St Joseph’s Hospice was one of many charities that sought to use eBay in the hopes it would provide a steady income while still allowing the public to support the hospice. Although, due to various issues, this did not go successfully. Mike Parr, 57 from Wigan, is the Chief Executive of St Joseph’s Hospice, and he said “Ultimately, we struggled to make this work because of a fall in donations, the availability of staff and the cost of running the operation compared with the sales we were achieving.” As a result of this, they have currently suspended their eBay store, but plan to reopen when funding and staffing allow them to do so. 

Annually, the hospice has patient care costs in excess of £3 million, only a third of this coming from NHS funding. Due to this, they continually reviews their business model and the charitable income streams which cover two thirds of their costs. 

Mike Parr said: “Clearly, the success of online retail models cannot be ignored and for some time we have been exploring various e-sales methods to augment our charity shop income, alongside our other fundraising activities.” 

Alongside looking into the success of online retail, the hospice has also invested time into creating online fundraising events and even within clinical areas, such as remote video calls for patients and their relatives. 

“We will continue to explore the potential for greater use of IT and internet options in the future.” - Mike Parr 

St Joseph’s Hospice has seen a change in visitors to these charity shops in recent years, Mike told us: “Over the last three or four of years we have seen our customer base become increasingly diverse, and our younger customers in particular are much more conscious of the impact of retail on the environment.” 
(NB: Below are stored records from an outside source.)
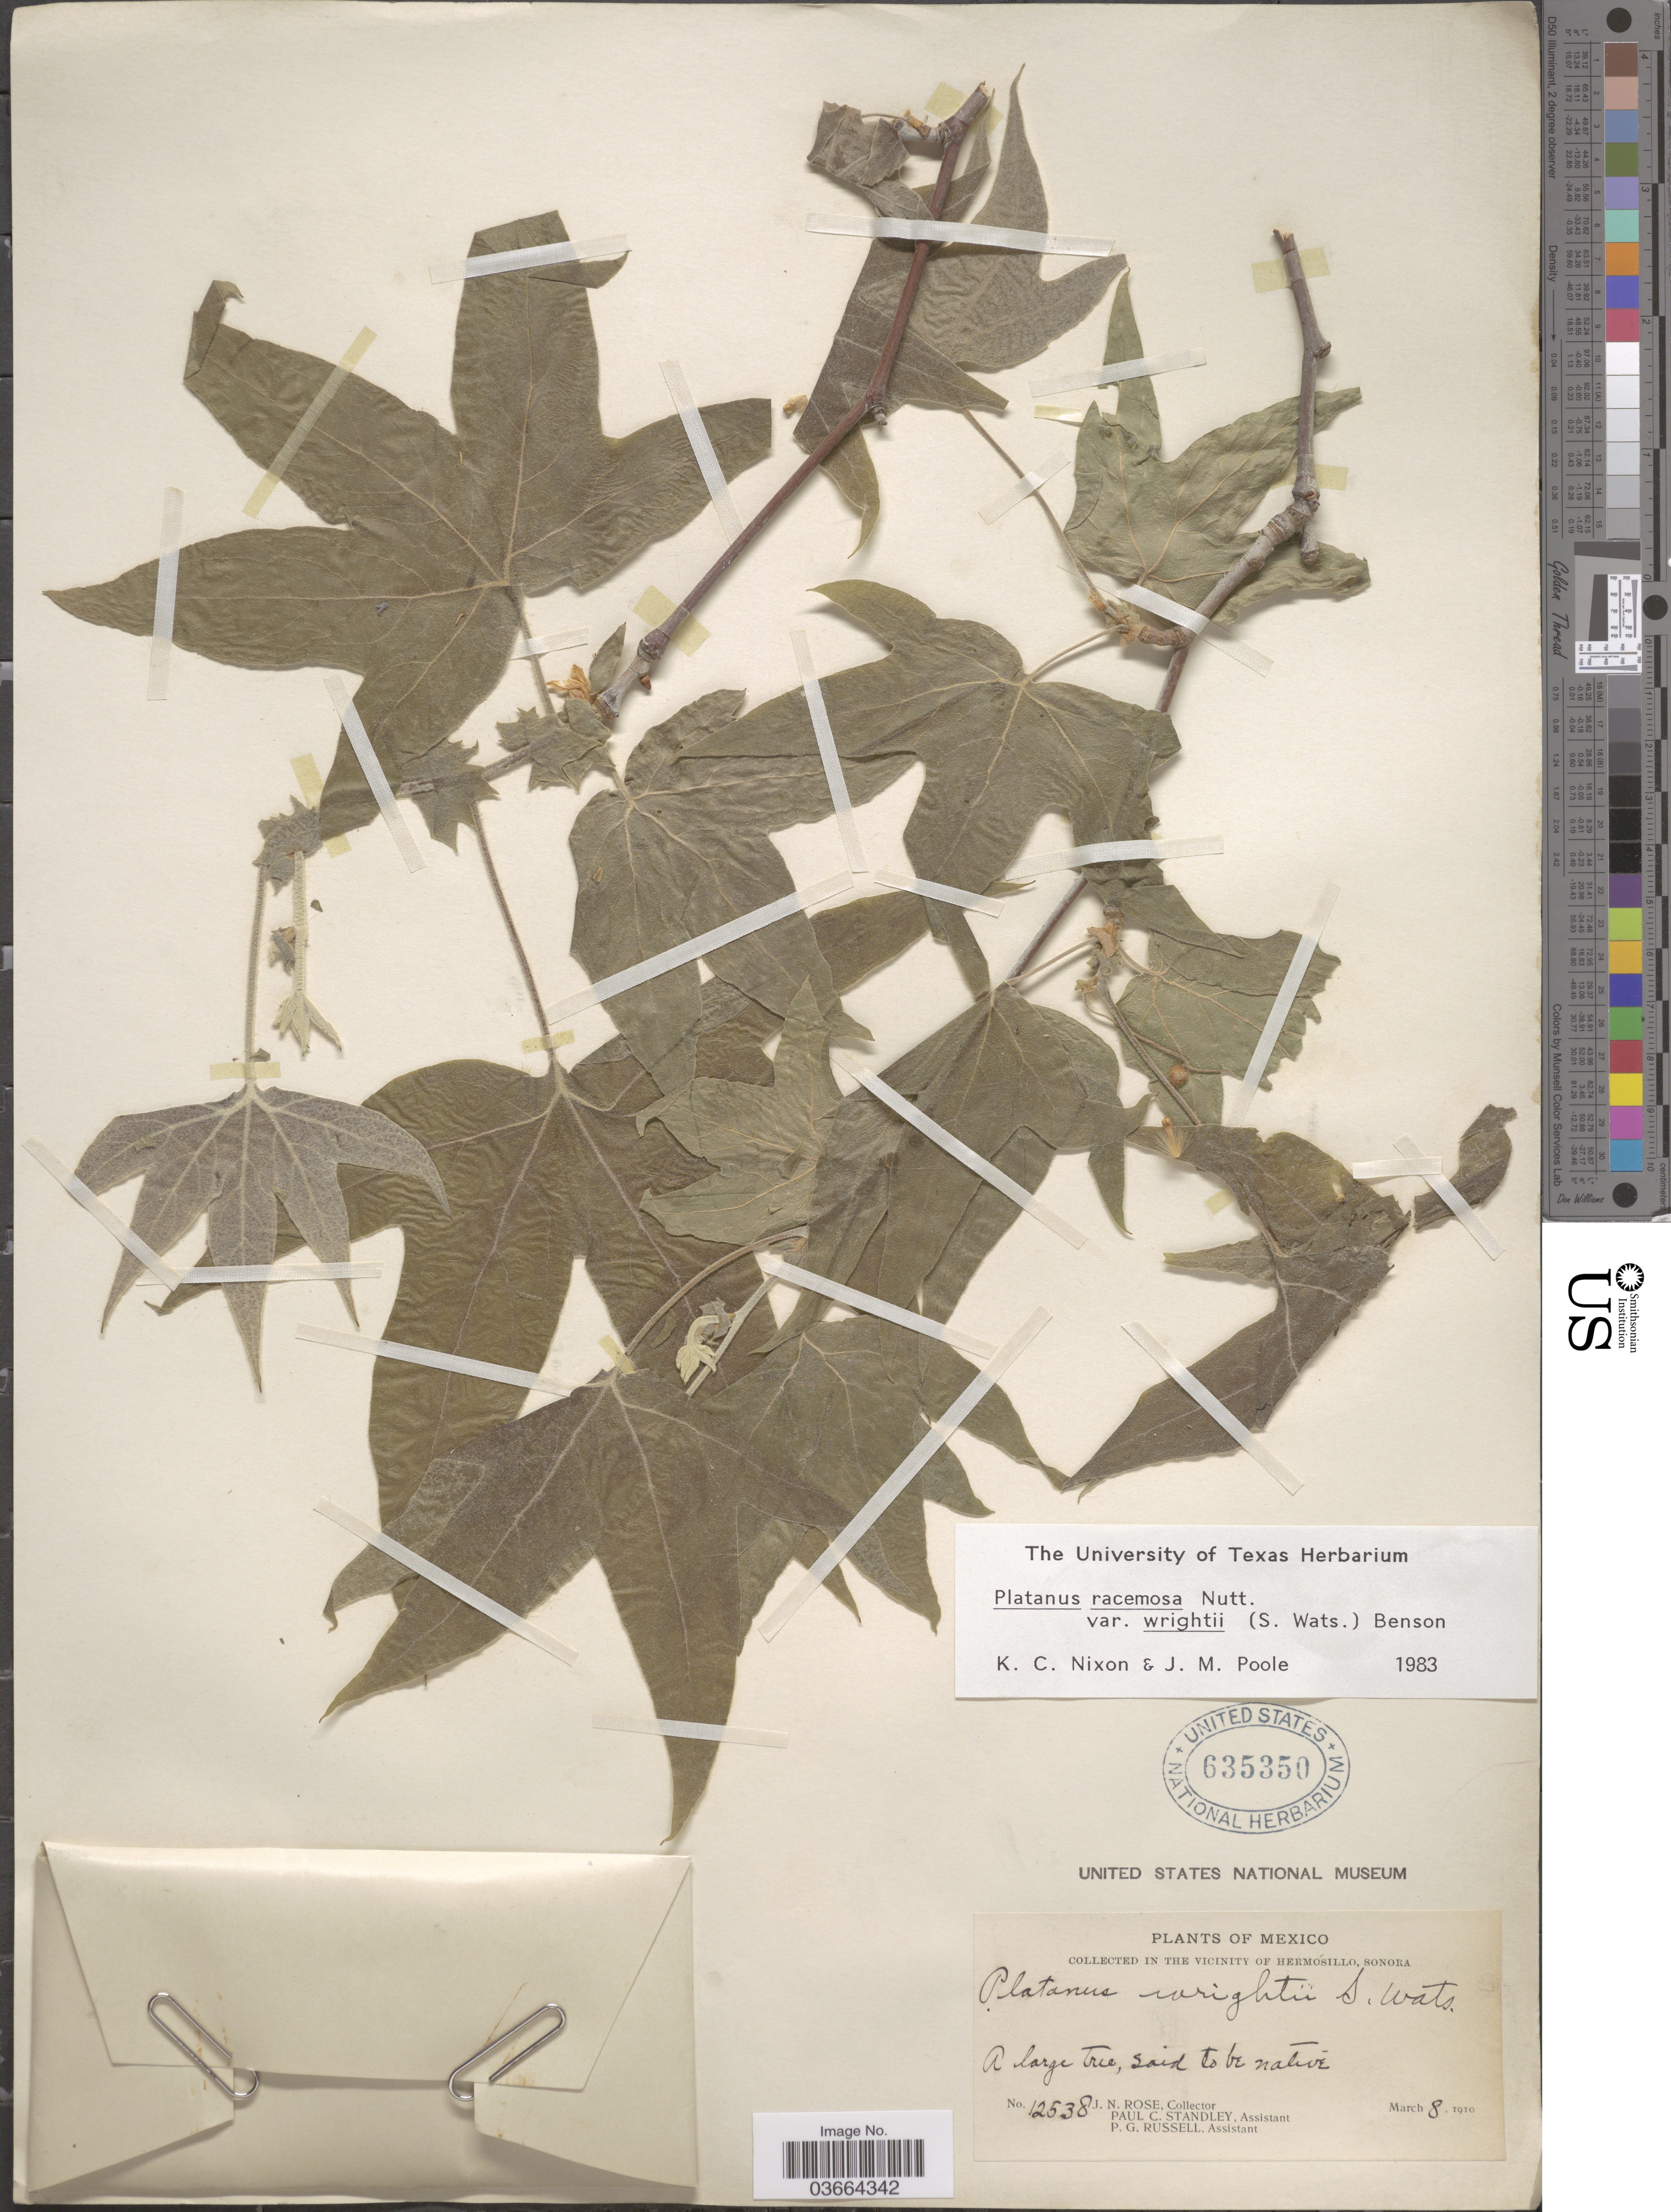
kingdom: Plantae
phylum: Tracheophyta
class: Magnoliopsida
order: Proteales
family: Platanaceae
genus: Platanus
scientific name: Platanus racemosa var. wrightii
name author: (S. Watson) L.D. Benson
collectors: J. N. Rose, P. C. Standley & P. G. Russell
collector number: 12538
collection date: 1910-03-08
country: Mexico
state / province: Sonora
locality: In the vicinity of Hermósillo.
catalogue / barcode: US 635350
Subsequently, the charity has started to stock more vintage items, Mike also said: “We hope to scale up our vintage sales though a suitable online outlet in the near future.” 

Despite the inevitable digitalisation of charity shops, we musn’t forget the social impacts of these stores. At St Joseph’s Hospice, they remain very aware of the value to the community which charity shops provide, Mike said: “Our charity shops offer value for money shopping, provide a social hub for people to meet, chat and browse, and an opportunity for volunteering for people who have some spare time to give. Plus, of course, as a means of recycling and helping protect the environment.” 

So, although charities may be in an undeniable state of digitalisation, becoming more like the online vintage stores that have appeared in the last decade, will this take away from the charm and excitement of visiting one of their valued stores in person?